Passage:
::::

Kubernetes is a highly popular and widely used container orchestration platform designed to deploy and manage containerized applications at a scale, with strong horizontal scaling capabilities that can support up to 5,000 nodes; the only limit in adding nodes to your cluster is your budget. However, its vertical scaling is restricted by its default configurations, with a cap of 110 pods per node. To maximize the use of hardware resources and minimize the need for costly horizontal scaling, users can adjust the kubelet maximum pod configuration to increase this limit allowing more pods to run concurrently on a single node.
To avoid network performance issues and achieve efficient horizontal scaling in a Kubernetes cluster that is tasked to run a large number of pods, high-speed links and switches are essential. A reliable and flexible Software Defined Networking (SDN) solution, such as Calico, is also important for managing network traffic efficiently. Calico has been tested and proven by numerous companies for horizontal scaling, but in this post, we will discuss recent improvements made to help vertical scaling of containerized applications to just work.
For example, the following chart illustrates the efficiency achieved with the improvements of vertical scaling in Calico 3.25.1 and above. As you can see after the initial preparation at 00:24 time scale where calico-node surged to 0.500 the resource utilization came down and stayed lower than 0.250. Next we will dive into the importance of such a behavior and discuss it further.
Note: Utilization in the chart is stacked.
In this blog post, we will explore the benefits of vertical scaling, and how you can implement such a change for your cluster, and prepare you for the impact that it can have on your network. We will also explore how Calico 3.25.1 and above will aid you in running highly efficient vertically scalable clusters and prepare you for the future of cloud computing.

::::

Given information:
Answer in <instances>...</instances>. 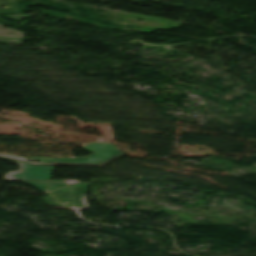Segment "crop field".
<instances>
[{"label":"crop field","mask_w":256,"mask_h":256,"mask_svg":"<svg viewBox=\"0 0 256 256\" xmlns=\"http://www.w3.org/2000/svg\"><path fill=\"white\" fill-rule=\"evenodd\" d=\"M4 159V158H2ZM10 160V159H6ZM21 165L20 171L6 175L5 181L49 180L54 166H32L24 162L14 161Z\"/></svg>","instance_id":"3"},{"label":"crop field","mask_w":256,"mask_h":256,"mask_svg":"<svg viewBox=\"0 0 256 256\" xmlns=\"http://www.w3.org/2000/svg\"><path fill=\"white\" fill-rule=\"evenodd\" d=\"M39 190L48 194L45 203L54 206L80 208L86 207L85 196L90 183L66 184L65 180L58 181H26Z\"/></svg>","instance_id":"1"},{"label":"crop field","mask_w":256,"mask_h":256,"mask_svg":"<svg viewBox=\"0 0 256 256\" xmlns=\"http://www.w3.org/2000/svg\"><path fill=\"white\" fill-rule=\"evenodd\" d=\"M86 151H96L90 157H70V158H23L19 156H6L0 155V157H12L21 160H40L35 164H60V165H86V166H102L113 161L117 157L123 155L116 147L104 142H98L95 144H87L83 147ZM29 162V161H28ZM34 163V162H30Z\"/></svg>","instance_id":"2"}]
</instances>
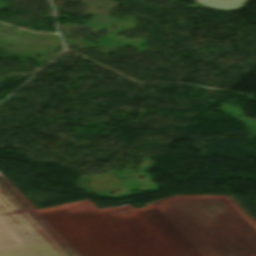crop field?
<instances>
[{"label":"crop field","instance_id":"crop-field-1","mask_svg":"<svg viewBox=\"0 0 256 256\" xmlns=\"http://www.w3.org/2000/svg\"><path fill=\"white\" fill-rule=\"evenodd\" d=\"M0 256H66L1 188Z\"/></svg>","mask_w":256,"mask_h":256},{"label":"crop field","instance_id":"crop-field-2","mask_svg":"<svg viewBox=\"0 0 256 256\" xmlns=\"http://www.w3.org/2000/svg\"><path fill=\"white\" fill-rule=\"evenodd\" d=\"M201 5L218 10H235L243 4L249 2L247 0H196Z\"/></svg>","mask_w":256,"mask_h":256}]
</instances>
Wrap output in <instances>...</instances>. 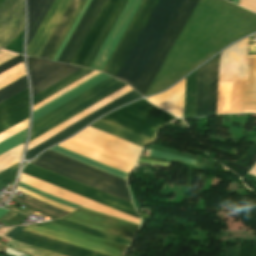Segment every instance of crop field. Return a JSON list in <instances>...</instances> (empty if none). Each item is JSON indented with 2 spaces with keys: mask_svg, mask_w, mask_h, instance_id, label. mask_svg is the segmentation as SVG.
<instances>
[{
  "mask_svg": "<svg viewBox=\"0 0 256 256\" xmlns=\"http://www.w3.org/2000/svg\"><path fill=\"white\" fill-rule=\"evenodd\" d=\"M49 150L90 165L112 175L118 176L125 180L127 179L128 174L125 172L119 171L58 146H55ZM49 150L36 158L33 162H31V164L131 203L125 180L84 165L62 155L56 154Z\"/></svg>",
  "mask_w": 256,
  "mask_h": 256,
  "instance_id": "1",
  "label": "crop field"
},
{
  "mask_svg": "<svg viewBox=\"0 0 256 256\" xmlns=\"http://www.w3.org/2000/svg\"><path fill=\"white\" fill-rule=\"evenodd\" d=\"M183 0H160L116 78L133 88Z\"/></svg>",
  "mask_w": 256,
  "mask_h": 256,
  "instance_id": "2",
  "label": "crop field"
},
{
  "mask_svg": "<svg viewBox=\"0 0 256 256\" xmlns=\"http://www.w3.org/2000/svg\"><path fill=\"white\" fill-rule=\"evenodd\" d=\"M24 230L37 233L58 241H62L83 249H87L105 256H123L124 253L88 241L71 237L36 225L27 226ZM22 230L13 240L39 247L64 256H102L87 250H83L62 242H58L37 234Z\"/></svg>",
  "mask_w": 256,
  "mask_h": 256,
  "instance_id": "3",
  "label": "crop field"
},
{
  "mask_svg": "<svg viewBox=\"0 0 256 256\" xmlns=\"http://www.w3.org/2000/svg\"><path fill=\"white\" fill-rule=\"evenodd\" d=\"M126 84L108 78L33 122L31 140L93 105ZM30 140V141H31Z\"/></svg>",
  "mask_w": 256,
  "mask_h": 256,
  "instance_id": "4",
  "label": "crop field"
},
{
  "mask_svg": "<svg viewBox=\"0 0 256 256\" xmlns=\"http://www.w3.org/2000/svg\"><path fill=\"white\" fill-rule=\"evenodd\" d=\"M101 119L154 140L156 130L175 118L143 99Z\"/></svg>",
  "mask_w": 256,
  "mask_h": 256,
  "instance_id": "5",
  "label": "crop field"
},
{
  "mask_svg": "<svg viewBox=\"0 0 256 256\" xmlns=\"http://www.w3.org/2000/svg\"><path fill=\"white\" fill-rule=\"evenodd\" d=\"M198 1L199 0H184L182 6L180 7L178 13L176 14L174 20L172 21L170 27L168 28L166 34L161 40L159 46L157 47L155 53L153 54L134 88L140 94L145 95L147 89L156 76Z\"/></svg>",
  "mask_w": 256,
  "mask_h": 256,
  "instance_id": "6",
  "label": "crop field"
},
{
  "mask_svg": "<svg viewBox=\"0 0 256 256\" xmlns=\"http://www.w3.org/2000/svg\"><path fill=\"white\" fill-rule=\"evenodd\" d=\"M22 172L139 218L132 204L125 202L123 200L117 199L115 197L97 191L95 189L89 188L72 180L66 179L64 177H61L44 169L38 168L31 164L26 165Z\"/></svg>",
  "mask_w": 256,
  "mask_h": 256,
  "instance_id": "7",
  "label": "crop field"
},
{
  "mask_svg": "<svg viewBox=\"0 0 256 256\" xmlns=\"http://www.w3.org/2000/svg\"><path fill=\"white\" fill-rule=\"evenodd\" d=\"M158 1L144 0L142 2L102 72L115 77Z\"/></svg>",
  "mask_w": 256,
  "mask_h": 256,
  "instance_id": "8",
  "label": "crop field"
},
{
  "mask_svg": "<svg viewBox=\"0 0 256 256\" xmlns=\"http://www.w3.org/2000/svg\"><path fill=\"white\" fill-rule=\"evenodd\" d=\"M220 54L199 68L195 117L216 114Z\"/></svg>",
  "mask_w": 256,
  "mask_h": 256,
  "instance_id": "9",
  "label": "crop field"
},
{
  "mask_svg": "<svg viewBox=\"0 0 256 256\" xmlns=\"http://www.w3.org/2000/svg\"><path fill=\"white\" fill-rule=\"evenodd\" d=\"M62 219L132 240L138 225L79 208Z\"/></svg>",
  "mask_w": 256,
  "mask_h": 256,
  "instance_id": "10",
  "label": "crop field"
},
{
  "mask_svg": "<svg viewBox=\"0 0 256 256\" xmlns=\"http://www.w3.org/2000/svg\"><path fill=\"white\" fill-rule=\"evenodd\" d=\"M33 95L67 77L80 67L27 58Z\"/></svg>",
  "mask_w": 256,
  "mask_h": 256,
  "instance_id": "11",
  "label": "crop field"
},
{
  "mask_svg": "<svg viewBox=\"0 0 256 256\" xmlns=\"http://www.w3.org/2000/svg\"><path fill=\"white\" fill-rule=\"evenodd\" d=\"M20 181L27 185H30L36 189H39L48 194H51L53 196L68 200V201L76 203V204H79L82 207H85V208H88V209H91L94 211H98V212H101V213H104V214H107V215H110V216H113V217H116V218H119L122 220H126L129 222L138 224V225L140 223V220L137 218H134V217L124 214L122 212L116 211L114 209H111L109 207H106L104 205L96 203V202L86 199L84 197L78 196L76 194H73L71 192L63 190L61 188H58V187L48 184L46 182L40 181L38 179H35V178L25 175L23 173L21 175Z\"/></svg>",
  "mask_w": 256,
  "mask_h": 256,
  "instance_id": "12",
  "label": "crop field"
},
{
  "mask_svg": "<svg viewBox=\"0 0 256 256\" xmlns=\"http://www.w3.org/2000/svg\"><path fill=\"white\" fill-rule=\"evenodd\" d=\"M140 0H127L118 18L116 19L113 27L111 28L108 36L102 44L99 52L93 60L90 68L102 71L105 63L111 55L114 47L125 31L127 25L132 19L134 13L139 6Z\"/></svg>",
  "mask_w": 256,
  "mask_h": 256,
  "instance_id": "13",
  "label": "crop field"
},
{
  "mask_svg": "<svg viewBox=\"0 0 256 256\" xmlns=\"http://www.w3.org/2000/svg\"><path fill=\"white\" fill-rule=\"evenodd\" d=\"M248 37L221 52L219 81H245Z\"/></svg>",
  "mask_w": 256,
  "mask_h": 256,
  "instance_id": "14",
  "label": "crop field"
},
{
  "mask_svg": "<svg viewBox=\"0 0 256 256\" xmlns=\"http://www.w3.org/2000/svg\"><path fill=\"white\" fill-rule=\"evenodd\" d=\"M23 27V0H5L0 5V47L5 48Z\"/></svg>",
  "mask_w": 256,
  "mask_h": 256,
  "instance_id": "15",
  "label": "crop field"
},
{
  "mask_svg": "<svg viewBox=\"0 0 256 256\" xmlns=\"http://www.w3.org/2000/svg\"><path fill=\"white\" fill-rule=\"evenodd\" d=\"M105 0H92L57 61L70 64Z\"/></svg>",
  "mask_w": 256,
  "mask_h": 256,
  "instance_id": "16",
  "label": "crop field"
},
{
  "mask_svg": "<svg viewBox=\"0 0 256 256\" xmlns=\"http://www.w3.org/2000/svg\"><path fill=\"white\" fill-rule=\"evenodd\" d=\"M70 0H55L27 47V56H37Z\"/></svg>",
  "mask_w": 256,
  "mask_h": 256,
  "instance_id": "17",
  "label": "crop field"
},
{
  "mask_svg": "<svg viewBox=\"0 0 256 256\" xmlns=\"http://www.w3.org/2000/svg\"><path fill=\"white\" fill-rule=\"evenodd\" d=\"M139 97H141V96L139 94H137L134 90L129 92L128 94H126V95L122 96L121 98L117 99L116 101L110 103L109 105L105 106L104 108L98 110L97 112L93 113L92 115L86 117L85 119L81 120L80 122L74 124L73 126L69 127L68 129L62 131L61 133L57 134L56 136L45 141L44 143L38 145L37 147L33 148L32 150L26 152L25 159H31L35 155H37L41 150H43L44 148L69 137L71 134H73L74 132L79 130L81 127H83L90 121L100 117L107 111H109L115 107H118L126 102L137 99Z\"/></svg>",
  "mask_w": 256,
  "mask_h": 256,
  "instance_id": "18",
  "label": "crop field"
},
{
  "mask_svg": "<svg viewBox=\"0 0 256 256\" xmlns=\"http://www.w3.org/2000/svg\"><path fill=\"white\" fill-rule=\"evenodd\" d=\"M28 118L27 89L0 103V132Z\"/></svg>",
  "mask_w": 256,
  "mask_h": 256,
  "instance_id": "19",
  "label": "crop field"
},
{
  "mask_svg": "<svg viewBox=\"0 0 256 256\" xmlns=\"http://www.w3.org/2000/svg\"><path fill=\"white\" fill-rule=\"evenodd\" d=\"M185 79L168 91L157 96L146 98L153 104L183 118Z\"/></svg>",
  "mask_w": 256,
  "mask_h": 256,
  "instance_id": "20",
  "label": "crop field"
},
{
  "mask_svg": "<svg viewBox=\"0 0 256 256\" xmlns=\"http://www.w3.org/2000/svg\"><path fill=\"white\" fill-rule=\"evenodd\" d=\"M131 90H133V89L130 88L128 85L123 87L122 89L111 94L110 96L106 97L105 99L101 100L100 102L96 103L95 105L89 107L88 109L84 110L83 112L79 113L78 115L74 116L73 118L69 119L68 121L62 123L61 125L57 126L56 128L52 129L51 131L47 132L46 134H44V135L40 136L39 138L35 139L34 141L30 142L28 144L27 150L33 148L34 146L38 145L39 143L52 137L53 135L57 134L58 132L71 126L72 124L83 119L84 117H86L89 114L95 112L96 110L102 108L103 106L107 105L108 103L114 101L115 99L121 97L122 95L126 94L127 92H129Z\"/></svg>",
  "mask_w": 256,
  "mask_h": 256,
  "instance_id": "21",
  "label": "crop field"
},
{
  "mask_svg": "<svg viewBox=\"0 0 256 256\" xmlns=\"http://www.w3.org/2000/svg\"><path fill=\"white\" fill-rule=\"evenodd\" d=\"M116 2H117V0H106L100 13L98 14L92 27L90 28L87 36L85 37L83 43L81 44L79 50L77 51L75 57L73 58V60L71 62L72 65L80 66L81 62L83 61L85 55L87 54L88 50L90 49L92 43L94 42L95 38L97 37L99 31L101 30L102 26L104 25L106 19L108 18L109 14L111 13Z\"/></svg>",
  "mask_w": 256,
  "mask_h": 256,
  "instance_id": "22",
  "label": "crop field"
},
{
  "mask_svg": "<svg viewBox=\"0 0 256 256\" xmlns=\"http://www.w3.org/2000/svg\"><path fill=\"white\" fill-rule=\"evenodd\" d=\"M108 77L109 76H107L103 73L95 76L94 78L90 79L89 81L83 83L82 85L76 87L75 89L64 94L63 96L59 97L58 99L52 101L51 103L45 105L44 107L40 108L39 110L33 112L32 121L39 118L40 116L44 115L45 113L51 111L52 109L58 107L59 105L65 103L66 101L70 100L71 98L77 96L78 94L84 92L85 90L91 88L92 86L96 85L97 83L103 81L104 79H106Z\"/></svg>",
  "mask_w": 256,
  "mask_h": 256,
  "instance_id": "23",
  "label": "crop field"
},
{
  "mask_svg": "<svg viewBox=\"0 0 256 256\" xmlns=\"http://www.w3.org/2000/svg\"><path fill=\"white\" fill-rule=\"evenodd\" d=\"M90 127L98 129L105 133H108L110 135L116 136V137L126 140L128 142L134 143L141 147L153 142L150 139L142 137L138 134H135L133 132H130L128 130L120 128L118 126H115V125L108 123L106 121H103L101 119H99L96 122H94L93 124H91Z\"/></svg>",
  "mask_w": 256,
  "mask_h": 256,
  "instance_id": "24",
  "label": "crop field"
},
{
  "mask_svg": "<svg viewBox=\"0 0 256 256\" xmlns=\"http://www.w3.org/2000/svg\"><path fill=\"white\" fill-rule=\"evenodd\" d=\"M53 0H27L28 3V43L45 16Z\"/></svg>",
  "mask_w": 256,
  "mask_h": 256,
  "instance_id": "25",
  "label": "crop field"
},
{
  "mask_svg": "<svg viewBox=\"0 0 256 256\" xmlns=\"http://www.w3.org/2000/svg\"><path fill=\"white\" fill-rule=\"evenodd\" d=\"M244 112H256V56H248Z\"/></svg>",
  "mask_w": 256,
  "mask_h": 256,
  "instance_id": "26",
  "label": "crop field"
},
{
  "mask_svg": "<svg viewBox=\"0 0 256 256\" xmlns=\"http://www.w3.org/2000/svg\"><path fill=\"white\" fill-rule=\"evenodd\" d=\"M125 0H118L116 6L114 7L112 13L110 14L109 18L107 19L105 25L103 26L102 30L100 31L98 37L96 38L95 42L93 43L91 49L89 50L88 54L86 55L84 61L82 62L81 66L89 68L92 60L94 59L96 53L98 52L101 44L103 43L106 35L108 34L110 28L112 27L115 19L117 18L119 12L121 11ZM126 4V3H125Z\"/></svg>",
  "mask_w": 256,
  "mask_h": 256,
  "instance_id": "27",
  "label": "crop field"
},
{
  "mask_svg": "<svg viewBox=\"0 0 256 256\" xmlns=\"http://www.w3.org/2000/svg\"><path fill=\"white\" fill-rule=\"evenodd\" d=\"M80 1L81 0H72L71 1L70 5L68 6L66 12L64 13L62 19L60 20L58 26L56 27L51 38L49 39L47 45L45 46L44 50L42 51V53L40 55L41 58L47 59L48 55L50 54L55 43L57 42L58 38L60 37L61 33L63 32V30L66 27L67 23L69 22L70 18L72 17V15H73L74 11L76 10L77 6L79 5Z\"/></svg>",
  "mask_w": 256,
  "mask_h": 256,
  "instance_id": "28",
  "label": "crop field"
},
{
  "mask_svg": "<svg viewBox=\"0 0 256 256\" xmlns=\"http://www.w3.org/2000/svg\"><path fill=\"white\" fill-rule=\"evenodd\" d=\"M37 225L43 226V227H46V228H49V229H52V230H55V231H59V232H62V233H65V234H68V235H71V236H75V237H78V238H81V239H84V240H88V241H91V242H94V243H97V244H100V245H104V246H107V247H110V248H113V249H116V250H120V251H123V252L127 248L126 246L119 245V244H116V243H113V242H110V241H107V240H103V239H100V238H97V237H94V236H91V235H87V234H84V233H81V232H78V231H75V230H71V229H68V228H65V227H62V226H59V225H55V224H52V223H49V222H46V223H43V224H37Z\"/></svg>",
  "mask_w": 256,
  "mask_h": 256,
  "instance_id": "29",
  "label": "crop field"
},
{
  "mask_svg": "<svg viewBox=\"0 0 256 256\" xmlns=\"http://www.w3.org/2000/svg\"><path fill=\"white\" fill-rule=\"evenodd\" d=\"M90 72H92V70L82 68V69L78 70L77 72L73 73L72 75L68 76L67 78L56 83L55 85L51 86L50 88L46 89L45 91L33 96V105L39 103L40 101L51 96L52 94L63 89L64 87L70 85L71 83L82 78L83 76L87 75Z\"/></svg>",
  "mask_w": 256,
  "mask_h": 256,
  "instance_id": "30",
  "label": "crop field"
},
{
  "mask_svg": "<svg viewBox=\"0 0 256 256\" xmlns=\"http://www.w3.org/2000/svg\"><path fill=\"white\" fill-rule=\"evenodd\" d=\"M49 222L56 223V224H59V225H62V226L68 227V228H72V229H75V230H78V231H81L84 233H88V234H91V235H94V236H97L100 238H104V239H107V240H110V241H113L116 243H120V244H123L126 246H128V244L130 243V240L123 239V238H120V237H117V236H114L111 234H107V233H104V232H101L98 230H94V229H91V228H88L85 226H81V225L69 222V221H65L62 219H57V220H53V221H49Z\"/></svg>",
  "mask_w": 256,
  "mask_h": 256,
  "instance_id": "31",
  "label": "crop field"
},
{
  "mask_svg": "<svg viewBox=\"0 0 256 256\" xmlns=\"http://www.w3.org/2000/svg\"><path fill=\"white\" fill-rule=\"evenodd\" d=\"M14 199L18 200V201H21L27 205H30L36 209H39L41 211H44L48 214H51V215H55V216H58V217H61L69 212L67 211H64V210H60V209H57L55 207H52V206H49L47 204H44L26 194H24V196L22 198L18 197V196H14Z\"/></svg>",
  "mask_w": 256,
  "mask_h": 256,
  "instance_id": "32",
  "label": "crop field"
},
{
  "mask_svg": "<svg viewBox=\"0 0 256 256\" xmlns=\"http://www.w3.org/2000/svg\"><path fill=\"white\" fill-rule=\"evenodd\" d=\"M24 142L0 155V172L20 160Z\"/></svg>",
  "mask_w": 256,
  "mask_h": 256,
  "instance_id": "33",
  "label": "crop field"
},
{
  "mask_svg": "<svg viewBox=\"0 0 256 256\" xmlns=\"http://www.w3.org/2000/svg\"><path fill=\"white\" fill-rule=\"evenodd\" d=\"M25 76L23 62L0 74V88L12 83L13 81Z\"/></svg>",
  "mask_w": 256,
  "mask_h": 256,
  "instance_id": "34",
  "label": "crop field"
},
{
  "mask_svg": "<svg viewBox=\"0 0 256 256\" xmlns=\"http://www.w3.org/2000/svg\"><path fill=\"white\" fill-rule=\"evenodd\" d=\"M6 245H8L12 248H15L19 251H22L26 254H29L31 256H61V255L51 253V252H48V251H45V250H42L39 248H35V247L29 246V245H26L23 243H19V242L13 241V240L6 243Z\"/></svg>",
  "mask_w": 256,
  "mask_h": 256,
  "instance_id": "35",
  "label": "crop field"
},
{
  "mask_svg": "<svg viewBox=\"0 0 256 256\" xmlns=\"http://www.w3.org/2000/svg\"><path fill=\"white\" fill-rule=\"evenodd\" d=\"M100 72L94 71L87 76L83 77L82 79L76 81L75 83L71 84L70 86L64 88L63 90L57 92L56 94L52 95L51 97L45 99L44 101L40 102L39 104L33 106V111L39 109L40 107L44 106L45 104L51 102L52 100L58 98L59 96L63 95L64 93L70 91L71 89L75 88L76 86L82 84L83 82L89 80L90 78L94 77L95 75L99 74Z\"/></svg>",
  "mask_w": 256,
  "mask_h": 256,
  "instance_id": "36",
  "label": "crop field"
},
{
  "mask_svg": "<svg viewBox=\"0 0 256 256\" xmlns=\"http://www.w3.org/2000/svg\"><path fill=\"white\" fill-rule=\"evenodd\" d=\"M27 88L26 78L23 77L12 84L0 89V102ZM20 93V92H19Z\"/></svg>",
  "mask_w": 256,
  "mask_h": 256,
  "instance_id": "37",
  "label": "crop field"
},
{
  "mask_svg": "<svg viewBox=\"0 0 256 256\" xmlns=\"http://www.w3.org/2000/svg\"><path fill=\"white\" fill-rule=\"evenodd\" d=\"M27 129L19 132L18 134L8 138L7 140L0 143V154L4 151L14 147L15 145L25 141Z\"/></svg>",
  "mask_w": 256,
  "mask_h": 256,
  "instance_id": "38",
  "label": "crop field"
},
{
  "mask_svg": "<svg viewBox=\"0 0 256 256\" xmlns=\"http://www.w3.org/2000/svg\"><path fill=\"white\" fill-rule=\"evenodd\" d=\"M87 0H82L80 5L78 6L76 12L74 13L73 17L71 18L70 22L68 23L67 27L65 28L64 32L62 33L61 37L59 38L57 44L55 45L54 49L52 50L51 54L49 55L48 59L52 60L53 56L55 55L56 51L58 50L60 44L62 43L63 39L65 38L66 34L68 33L69 29L71 28L72 24L74 23L75 19L77 18L79 12L81 11L82 7L84 6Z\"/></svg>",
  "mask_w": 256,
  "mask_h": 256,
  "instance_id": "39",
  "label": "crop field"
},
{
  "mask_svg": "<svg viewBox=\"0 0 256 256\" xmlns=\"http://www.w3.org/2000/svg\"><path fill=\"white\" fill-rule=\"evenodd\" d=\"M147 153H148V156L150 157L174 160V161L183 162L191 165H194L195 163L194 160H190V159H186V158H182V157H178V156H174V155H170V154H166V153H162V152H158L150 149H148Z\"/></svg>",
  "mask_w": 256,
  "mask_h": 256,
  "instance_id": "40",
  "label": "crop field"
},
{
  "mask_svg": "<svg viewBox=\"0 0 256 256\" xmlns=\"http://www.w3.org/2000/svg\"><path fill=\"white\" fill-rule=\"evenodd\" d=\"M19 186H21V187H23V188H25V189H28V190H30V191L36 193V194H39V195H41V196H43V197H45V198H47V199L53 200V201H55V202L61 203V204H63V205L69 206V207H71V208L76 209L77 207H79V205H76V204L67 202V201H65V200H62V199L53 197V196L48 195V194H46V193H44V192H41V191H39V190H36V189H34V188L30 187V186H27V185H25V184H23V183H19Z\"/></svg>",
  "mask_w": 256,
  "mask_h": 256,
  "instance_id": "41",
  "label": "crop field"
},
{
  "mask_svg": "<svg viewBox=\"0 0 256 256\" xmlns=\"http://www.w3.org/2000/svg\"><path fill=\"white\" fill-rule=\"evenodd\" d=\"M18 165L19 164L0 173V189H2L9 181L12 180Z\"/></svg>",
  "mask_w": 256,
  "mask_h": 256,
  "instance_id": "42",
  "label": "crop field"
},
{
  "mask_svg": "<svg viewBox=\"0 0 256 256\" xmlns=\"http://www.w3.org/2000/svg\"><path fill=\"white\" fill-rule=\"evenodd\" d=\"M21 61H23V58H22V56L19 55V56L15 57V58L9 60L8 62H6V63L0 65V73H1L2 71L6 70V69H8V68H10V67H12L13 65H15V64H17V63H19V62H21Z\"/></svg>",
  "mask_w": 256,
  "mask_h": 256,
  "instance_id": "43",
  "label": "crop field"
},
{
  "mask_svg": "<svg viewBox=\"0 0 256 256\" xmlns=\"http://www.w3.org/2000/svg\"><path fill=\"white\" fill-rule=\"evenodd\" d=\"M239 5L256 13V0H240Z\"/></svg>",
  "mask_w": 256,
  "mask_h": 256,
  "instance_id": "44",
  "label": "crop field"
},
{
  "mask_svg": "<svg viewBox=\"0 0 256 256\" xmlns=\"http://www.w3.org/2000/svg\"><path fill=\"white\" fill-rule=\"evenodd\" d=\"M18 54H15V53H11V52H8V51H5L3 49L0 50V64L8 61L9 59L17 56Z\"/></svg>",
  "mask_w": 256,
  "mask_h": 256,
  "instance_id": "45",
  "label": "crop field"
},
{
  "mask_svg": "<svg viewBox=\"0 0 256 256\" xmlns=\"http://www.w3.org/2000/svg\"><path fill=\"white\" fill-rule=\"evenodd\" d=\"M24 227H26V226L16 227V228L12 229L7 235L13 238V237H14L17 233H19Z\"/></svg>",
  "mask_w": 256,
  "mask_h": 256,
  "instance_id": "46",
  "label": "crop field"
},
{
  "mask_svg": "<svg viewBox=\"0 0 256 256\" xmlns=\"http://www.w3.org/2000/svg\"><path fill=\"white\" fill-rule=\"evenodd\" d=\"M15 215V213L13 212H7L5 215H3L1 218H0V222L2 220H9L11 217H13Z\"/></svg>",
  "mask_w": 256,
  "mask_h": 256,
  "instance_id": "47",
  "label": "crop field"
},
{
  "mask_svg": "<svg viewBox=\"0 0 256 256\" xmlns=\"http://www.w3.org/2000/svg\"><path fill=\"white\" fill-rule=\"evenodd\" d=\"M4 208H6V209H8V210H11V211H13V212H15V213H18V214H20V215H23V216H25V217L28 216V215H26V214H24V213H22V212H20V211H18V210H16V209L10 207V206H8V205H6Z\"/></svg>",
  "mask_w": 256,
  "mask_h": 256,
  "instance_id": "48",
  "label": "crop field"
},
{
  "mask_svg": "<svg viewBox=\"0 0 256 256\" xmlns=\"http://www.w3.org/2000/svg\"><path fill=\"white\" fill-rule=\"evenodd\" d=\"M248 173H249V174L256 175V163H255V165L250 169V171H249Z\"/></svg>",
  "mask_w": 256,
  "mask_h": 256,
  "instance_id": "49",
  "label": "crop field"
},
{
  "mask_svg": "<svg viewBox=\"0 0 256 256\" xmlns=\"http://www.w3.org/2000/svg\"><path fill=\"white\" fill-rule=\"evenodd\" d=\"M5 212H7V210H4V209L0 208V216H2Z\"/></svg>",
  "mask_w": 256,
  "mask_h": 256,
  "instance_id": "50",
  "label": "crop field"
},
{
  "mask_svg": "<svg viewBox=\"0 0 256 256\" xmlns=\"http://www.w3.org/2000/svg\"><path fill=\"white\" fill-rule=\"evenodd\" d=\"M228 1H230V2H231L232 0H228Z\"/></svg>",
  "mask_w": 256,
  "mask_h": 256,
  "instance_id": "51",
  "label": "crop field"
},
{
  "mask_svg": "<svg viewBox=\"0 0 256 256\" xmlns=\"http://www.w3.org/2000/svg\"><path fill=\"white\" fill-rule=\"evenodd\" d=\"M2 0H0V2H1Z\"/></svg>",
  "mask_w": 256,
  "mask_h": 256,
  "instance_id": "52",
  "label": "crop field"
}]
</instances>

::::

Directive 1: In the Kubernetes scaling post, what does the final paragraph say the post will explore or do? List every item.
Directive 2: What does the Kubernetes scaling post give as the default cap on pods per node?
Directive 3: Pick up the Kubernetes scaling post from its last sentence and carry it forward for a paragraph or two.

Task answer 1:
- The benefits of vertical scaling
- How you can implement such a change for your cluster
- Preparing you for the impact it can have on your network
- How Calico 3.25.1 and above will aid you in running highly efficient vertically scalable clusters
- Preparing you for the future of cloud computing

Task answer 2: 110 pods per node.

Task answer 3:
Vertical scaling highlights
As the popularity of Kubernetes continues to grow, users are becoming increasingly aware of the platform soft limits and are looking for ways to increase them. Recently, in response to popular demand Red Hat announced that they are working on allowing users to run 500 pods (from 250 pods) on their Kubernetes nodes. This change will bring more attention to such soft limits and will allow more people to take advantage of the flexibility and scalability of Kubernetes.
Kubernetes has a well-known ability to scale horizontally, allowing it to support up to 5,000 nodes. However, when it comes to vertical scaling, the default configuration sets a limit of 110 pods per node. If you want to increase the number of pods that a single node can run, you need to modify the kubelet configurations on each participating node within your cluster. If done right, it can help you optimize your hardware resources and reduce the need for horizontal scaling. It’s important to note that horizontal scaling (additional nodes) to your cluster can significantly increase your cloud spending, which is why vertical scaling can be a cost-effective way to tame the cloud bills and achieve the desired performance with your current nodes.
What about Calico?
Calico was Initially designed to support 100 pods per node with a tolerance allowing it to reach up to 250 pods per node, which provided ample headroom for additional pods when necessary. This additional capacity was particularly useful for testing scenarios that required a higher number of pods than what Kubernetes default configuration allowed.
As a leading provider of container networking and security solutions, Calico is committed to ensuring optimal performance for its users, and we recognized that there could be a performance bottleneck beyond the 250 pods per node. But there is nothing to worry about, Calico version 3.26.0 will include improvements that address and resolve these bottlenecks, opening up new possibilities for deploying a larger number of pods on a single worker. The best part is that you don’t have to wait for the new version to arrive; these improvements have already been backported to Calico v3.25.1, and the installation process can be found on the documentation website.
Vertical scaling in action
Now that we learned about the recent improvements, let’s test it in a real environment and measure its performance. Keep in mind that this environment is not the best hardware that money can buy or tuned to run perfectly, the purpose is to validate these improvements and check how vertical scaling can affect a cluster.
Note: If you wish to run your own test, or know more about the steps and motive behind this section please click here.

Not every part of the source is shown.